The Paradox of Modern Web App Deployment

In the world of web development, such is the pace of innovation that barely a week goes by without an announcement of a new JavaScript framework. At the time of writing, there are more than 1,500 job descriptions in the U.S. on LinkedIn containing the word “AngularJS” and 750 containing the word “Ember.” Major tech companies have been at the vanguard of the single page app adoption curve, but increasingly, we’re now seeing large corporations embrace this trend be it Angular, Ember, or more recently React.

So, it comes as something of a surprise that while we’re seeing widespread adoption of modern web app development, there’s not more innovation when it comes to deployment of those web apps.

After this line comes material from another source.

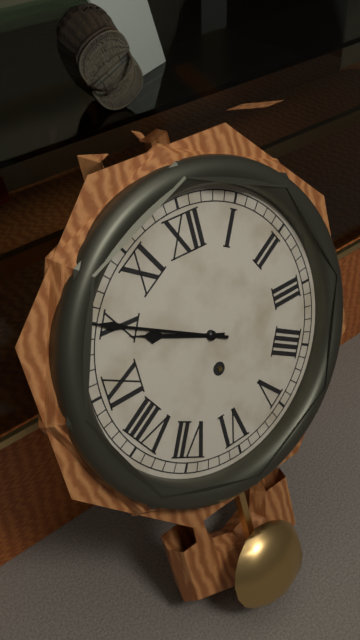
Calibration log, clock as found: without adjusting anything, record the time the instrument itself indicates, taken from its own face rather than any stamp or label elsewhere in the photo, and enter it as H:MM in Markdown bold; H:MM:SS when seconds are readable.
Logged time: **9:50**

Indeed, the paradox of deploying these web apps is that most deployment options today are both overkill and inadequate at the same time. They’re overkill in terms of both price and complexity since many still entail provisioning an entire virtual machine for what amounts to mostly serving static content, and they’re inadequate with regards to the features endemic to this style of development. I would contend that this holds true whether one’s talking about deploying internally within an enterprise, or externally using a third party service.

For public deployment, Heroku remains a default choice for many web developers. However, while that choice made perfect sense 5 years ago when everyone was building end to end rails apps with Postgres backends, that’s increasingly not the situation for most web apps being built today. Indeed, with the availability of BaaS such as Firebase and Parse, as well as the proliferation of developer APIs for everything, a modern front-end developer can now build full-featured apps without ever needing to roll any server-side code of their own.

So, if we don’t need VMs for our web apps, what are the choices? Well, more enterprising developers can deploy to an AWS S3 bucket or Github Pages can be a good choice for quick public projects, and best of all it’s free. However, with Single Page Apps on S3 or Github Pages, there’s a common set of features that devs need that either aren’t available or come at a cost of increased complexity such as SEO snaphots, API proxy, OAuth, blue/green deployments, and more.

For public deployments, Aerobatic (the company where I’m a co-founder) and Divshot are legitimately focused on these web apps and provide many of those relevant features. For the enterprise though, what choice do they have?

Instead of VMs or scripts to provision infrastructure on AWS for these web apps, would it not be better to rethink the whole application deployment scenario entirely? Meteor is onto something when they imagine a multi-tenant deployment platform that can run inside an enterprise.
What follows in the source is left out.